Provided data:
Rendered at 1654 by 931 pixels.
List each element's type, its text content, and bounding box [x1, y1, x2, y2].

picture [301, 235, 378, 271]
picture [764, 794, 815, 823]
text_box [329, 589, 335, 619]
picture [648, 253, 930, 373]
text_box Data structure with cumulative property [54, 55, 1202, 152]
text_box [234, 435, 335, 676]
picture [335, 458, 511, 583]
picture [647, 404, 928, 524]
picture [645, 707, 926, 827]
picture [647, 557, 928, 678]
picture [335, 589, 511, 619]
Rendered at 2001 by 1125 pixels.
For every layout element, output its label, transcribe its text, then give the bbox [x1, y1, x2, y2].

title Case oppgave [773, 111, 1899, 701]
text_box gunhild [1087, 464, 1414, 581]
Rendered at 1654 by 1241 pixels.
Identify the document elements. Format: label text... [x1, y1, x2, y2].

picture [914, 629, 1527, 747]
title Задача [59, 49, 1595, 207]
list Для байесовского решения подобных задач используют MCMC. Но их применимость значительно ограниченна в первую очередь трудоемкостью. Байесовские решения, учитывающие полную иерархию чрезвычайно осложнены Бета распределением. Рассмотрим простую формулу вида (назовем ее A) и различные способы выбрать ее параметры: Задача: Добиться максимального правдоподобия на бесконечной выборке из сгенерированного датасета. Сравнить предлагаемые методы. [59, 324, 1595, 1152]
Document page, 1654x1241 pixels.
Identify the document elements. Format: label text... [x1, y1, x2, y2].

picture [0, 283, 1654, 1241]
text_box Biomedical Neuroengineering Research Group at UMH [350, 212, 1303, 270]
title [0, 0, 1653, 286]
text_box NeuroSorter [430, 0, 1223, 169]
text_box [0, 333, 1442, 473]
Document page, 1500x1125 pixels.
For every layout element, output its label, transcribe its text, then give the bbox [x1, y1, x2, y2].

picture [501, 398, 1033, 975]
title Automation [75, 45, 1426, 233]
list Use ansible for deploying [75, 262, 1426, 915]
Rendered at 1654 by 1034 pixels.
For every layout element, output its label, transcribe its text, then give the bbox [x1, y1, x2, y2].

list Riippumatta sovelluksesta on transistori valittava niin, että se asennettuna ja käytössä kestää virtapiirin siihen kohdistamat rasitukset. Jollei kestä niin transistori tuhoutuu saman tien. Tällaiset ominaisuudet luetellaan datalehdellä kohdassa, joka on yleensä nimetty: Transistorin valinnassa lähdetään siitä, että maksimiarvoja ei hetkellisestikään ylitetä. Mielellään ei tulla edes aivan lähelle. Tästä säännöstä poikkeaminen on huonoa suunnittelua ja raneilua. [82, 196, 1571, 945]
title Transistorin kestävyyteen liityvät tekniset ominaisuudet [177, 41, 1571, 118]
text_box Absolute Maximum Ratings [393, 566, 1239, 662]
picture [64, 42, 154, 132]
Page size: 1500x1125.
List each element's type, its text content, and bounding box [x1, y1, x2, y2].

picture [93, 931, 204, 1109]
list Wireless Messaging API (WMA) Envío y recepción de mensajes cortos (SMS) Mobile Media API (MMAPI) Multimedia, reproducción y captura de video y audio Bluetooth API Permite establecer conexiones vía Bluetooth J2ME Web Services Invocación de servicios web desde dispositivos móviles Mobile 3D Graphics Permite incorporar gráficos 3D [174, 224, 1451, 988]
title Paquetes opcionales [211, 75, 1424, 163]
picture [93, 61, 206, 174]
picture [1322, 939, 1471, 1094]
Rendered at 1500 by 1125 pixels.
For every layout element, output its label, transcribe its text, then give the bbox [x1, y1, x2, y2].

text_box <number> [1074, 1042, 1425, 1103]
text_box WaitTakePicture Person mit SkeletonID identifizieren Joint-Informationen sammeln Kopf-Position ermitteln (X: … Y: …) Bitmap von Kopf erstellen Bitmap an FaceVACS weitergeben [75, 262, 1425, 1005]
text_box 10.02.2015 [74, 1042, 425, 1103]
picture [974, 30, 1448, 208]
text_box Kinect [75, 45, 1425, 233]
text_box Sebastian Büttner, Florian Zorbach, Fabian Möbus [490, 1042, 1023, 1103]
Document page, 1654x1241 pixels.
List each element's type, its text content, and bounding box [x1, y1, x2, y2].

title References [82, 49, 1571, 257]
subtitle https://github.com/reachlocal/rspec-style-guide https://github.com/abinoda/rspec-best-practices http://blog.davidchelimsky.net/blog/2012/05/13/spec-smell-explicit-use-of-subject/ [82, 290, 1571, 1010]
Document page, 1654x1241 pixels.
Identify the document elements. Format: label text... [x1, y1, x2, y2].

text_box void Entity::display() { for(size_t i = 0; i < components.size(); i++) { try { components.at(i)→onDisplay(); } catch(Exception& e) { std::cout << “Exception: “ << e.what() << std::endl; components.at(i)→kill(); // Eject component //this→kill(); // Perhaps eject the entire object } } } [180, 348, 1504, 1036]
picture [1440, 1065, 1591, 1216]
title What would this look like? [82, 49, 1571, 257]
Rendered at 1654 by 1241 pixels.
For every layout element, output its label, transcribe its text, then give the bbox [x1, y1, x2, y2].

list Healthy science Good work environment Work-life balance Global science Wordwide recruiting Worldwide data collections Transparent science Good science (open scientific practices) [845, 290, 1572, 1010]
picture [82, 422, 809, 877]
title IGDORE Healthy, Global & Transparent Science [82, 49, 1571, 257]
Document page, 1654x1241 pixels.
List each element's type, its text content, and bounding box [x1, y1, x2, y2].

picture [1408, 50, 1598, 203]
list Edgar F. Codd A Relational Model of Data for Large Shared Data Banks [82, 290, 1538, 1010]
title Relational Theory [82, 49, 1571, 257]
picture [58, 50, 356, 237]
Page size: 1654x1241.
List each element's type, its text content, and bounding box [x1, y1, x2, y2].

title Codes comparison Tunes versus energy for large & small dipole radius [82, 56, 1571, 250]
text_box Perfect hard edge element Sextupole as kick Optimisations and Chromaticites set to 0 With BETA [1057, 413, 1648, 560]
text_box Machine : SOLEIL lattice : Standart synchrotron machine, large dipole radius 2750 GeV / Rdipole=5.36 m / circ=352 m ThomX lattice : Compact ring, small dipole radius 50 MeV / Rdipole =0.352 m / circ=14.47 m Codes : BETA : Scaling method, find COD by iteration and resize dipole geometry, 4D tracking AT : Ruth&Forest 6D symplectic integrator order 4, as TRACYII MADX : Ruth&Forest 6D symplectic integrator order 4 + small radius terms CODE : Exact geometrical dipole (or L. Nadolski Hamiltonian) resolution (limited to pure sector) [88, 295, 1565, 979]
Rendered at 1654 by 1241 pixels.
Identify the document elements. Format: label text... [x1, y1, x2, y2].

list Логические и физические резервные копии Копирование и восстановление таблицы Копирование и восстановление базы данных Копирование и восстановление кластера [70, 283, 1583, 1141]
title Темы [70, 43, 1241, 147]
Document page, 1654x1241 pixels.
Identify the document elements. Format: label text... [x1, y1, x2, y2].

Work to be completed:
Reproduce every one of the entries above, line for line and without any changes.

Solution:
Rendered at 1654 by 931 pixels.
List each element's type, its text content, and bounding box [x1, y1, x2, y2].

picture [301, 235, 378, 271]
picture [764, 794, 815, 823]
text_box [329, 589, 335, 619]
picture [648, 253, 930, 373]
text_box Data structure with cumulative property [54, 55, 1202, 152]
text_box [234, 435, 335, 676]
picture [335, 458, 511, 583]
picture [647, 404, 928, 524]
picture [645, 707, 926, 827]
picture [647, 557, 928, 678]
picture [335, 589, 511, 619]
Rendered at 2001 by 1125 pixels.
For every layout element, output its label, transcribe its text, then give the bbox [x1, y1, x2, y2].

title Case oppgave [773, 111, 1899, 701]
text_box gunhild [1087, 464, 1414, 581]
Rendered at 1654 by 1241 pixels.
Identify the document elements. Format: label text... [x1, y1, x2, y2].

picture [914, 629, 1527, 747]
title Задача [59, 49, 1595, 207]
list Для байесовского решения подобных задач используют MCMC. Но их применимость значительно ограниченна в первую очередь трудоемкостью. Байесовские решения, учитывающие полную иерархию чрезвычайно осложнены Бета распределением. Рассмотрим простую формулу вида (назовем ее A) и различные способы выбрать ее параметры: Задача: Добиться максимального правдоподобия на бесконечной выборке из сгенерированного датасета. Сравнить предлагаемые методы. [59, 324, 1595, 1152]
Document page, 1654x1241 pixels.
Identify the document elements. Format: label text... [x1, y1, x2, y2].

picture [0, 283, 1654, 1241]
text_box Biomedical Neuroengineering Research Group at UMH [350, 212, 1303, 270]
title [0, 0, 1653, 286]
text_box NeuroSorter [430, 0, 1223, 169]
text_box [0, 333, 1442, 473]
Document page, 1500x1125 pixels.
For every layout element, output its label, transcribe its text, then give the bbox [x1, y1, x2, y2].

picture [501, 398, 1033, 975]
title Automation [75, 45, 1426, 233]
list Use ansible for deploying [75, 262, 1426, 915]
Rendered at 1654 by 1034 pixels.
For every layout element, output its label, transcribe its text, then give the bbox [x1, y1, x2, y2].

list Riippumatta sovelluksesta on transistori valittava niin, että se asennettuna ja käytössä kestää virtapiirin siihen kohdistamat rasitukset. Jollei kestä niin transistori tuhoutuu saman tien. Tällaiset ominaisuudet luetellaan datalehdellä kohdassa, joka on yleensä nimetty: Transistorin valinnassa lähdetään siitä, että maksimiarvoja ei hetkellisestikään ylitetä. Mielellään ei tulla edes aivan lähelle. Tästä säännöstä poikkeaminen on huonoa suunnittelua ja raneilua. [82, 196, 1571, 945]
title Transistorin kestävyyteen liityvät tekniset ominaisuudet [177, 41, 1571, 118]
text_box Absolute Maximum Ratings [393, 566, 1239, 662]
picture [64, 42, 154, 132]
Page size: 1500x1125.
List each element's type, its text content, and bounding box [x1, y1, x2, y2].

picture [93, 931, 204, 1109]
list Wireless Messaging API (WMA) Envío y recepción de mensajes cortos (SMS) Mobile Media API (MMAPI) Multimedia, reproducción y captura de video y audio Bluetooth API Permite establecer conexiones vía Bluetooth J2ME Web Services Invocación de servicios web desde dispositivos móviles Mobile 3D Graphics Permite incorporar gráficos 3D [174, 224, 1451, 988]
title Paquetes opcionales [211, 75, 1424, 163]
picture [93, 61, 206, 174]
picture [1322, 939, 1471, 1094]
Rendered at 1500 by 1125 pixels.
For every layout element, output its label, transcribe its text, then give the bbox [x1, y1, x2, y2].

text_box <number> [1074, 1042, 1425, 1103]
text_box WaitTakePicture Person mit SkeletonID identifizieren Joint-Informationen sammeln Kopf-Position ermitteln (X: … Y: …) Bitmap von Kopf erstellen Bitmap an FaceVACS weitergeben [75, 262, 1425, 1005]
text_box 10.02.2015 [74, 1042, 425, 1103]
picture [974, 30, 1448, 208]
text_box Kinect [75, 45, 1425, 233]
text_box Sebastian Büttner, Florian Zorbach, Fabian Möbus [490, 1042, 1023, 1103]
Document page, 1654x1241 pixels.
List each element's type, its text content, and bounding box [x1, y1, x2, y2].

title References [82, 49, 1571, 257]
subtitle https://github.com/reachlocal/rspec-style-guide https://github.com/abinoda/rspec-best-practices http://blog.davidchelimsky.net/blog/2012/05/13/spec-smell-explicit-use-of-subject/ [82, 290, 1571, 1010]
Document page, 1654x1241 pixels.
Identify the document elements. Format: label text... [x1, y1, x2, y2].

text_box void Entity::display() { for(size_t i = 0; i < components.size(); i++) { try { components.at(i)→onDisplay(); } catch(Exception& e) { std::cout << “Exception: “ << e.what() << std::endl; components.at(i)→kill(); // Eject component //this→kill(); // Perhaps eject the entire object } } } [180, 348, 1504, 1036]
picture [1440, 1065, 1591, 1216]
title What would this look like? [82, 49, 1571, 257]
Rendered at 1654 by 1241 pixels.
For every layout element, output its label, transcribe its text, then give the bbox [x1, y1, x2, y2].

list Healthy science Good work environment Work-life balance Global science Wordwide recruiting Worldwide data collections Transparent science Good science (open scientific practices) [845, 290, 1572, 1010]
picture [82, 422, 809, 877]
title IGDORE Healthy, Global & Transparent Science [82, 49, 1571, 257]
Document page, 1654x1241 pixels.
List each element's type, its text content, and bounding box [x1, y1, x2, y2].

picture [1408, 50, 1598, 203]
list Edgar F. Codd A Relational Model of Data for Large Shared Data Banks [82, 290, 1538, 1010]
title Relational Theory [82, 49, 1571, 257]
picture [58, 50, 356, 237]
Page size: 1654x1241.
List each element's type, its text content, and bounding box [x1, y1, x2, y2].

title Codes comparison Tunes versus energy for large & small dipole radius [82, 56, 1571, 250]
text_box Perfect hard edge element Sextupole as kick Optimisations and Chromaticites set to 0 With BETA [1057, 413, 1648, 560]
text_box Machine : SOLEIL lattice : Standart synchrotron machine, large dipole radius 2750 GeV / Rdipole=5.36 m / circ=352 m ThomX lattice : Compact ring, small dipole radius 50 MeV / Rdipole =0.352 m / circ=14.47 m Codes : BETA : Scaling method, find COD by iteration and resize dipole geometry, 4D tracking AT : Ruth&Forest 6D symplectic integrator order 4, as TRACYII MADX : Ruth&Forest 6D symplectic integrator order 4 + small radius terms CODE : Exact geometrical dipole (or L. Nadolski Hamiltonian) resolution (limited to pure sector) [88, 295, 1565, 979]
Rendered at 1654 by 1241 pixels.
Identify the document elements. Format: label text... [x1, y1, x2, y2].

list Логические и физические резервные копии Копирование и восстановление таблицы Копирование и восстановление базы данных Копирование и восстановление кластера [70, 283, 1583, 1141]
title Темы [70, 43, 1241, 147]
Document page, 1654x1241 pixels.
Identify the document elements. Format: label text... [x1, y1, x2, y2].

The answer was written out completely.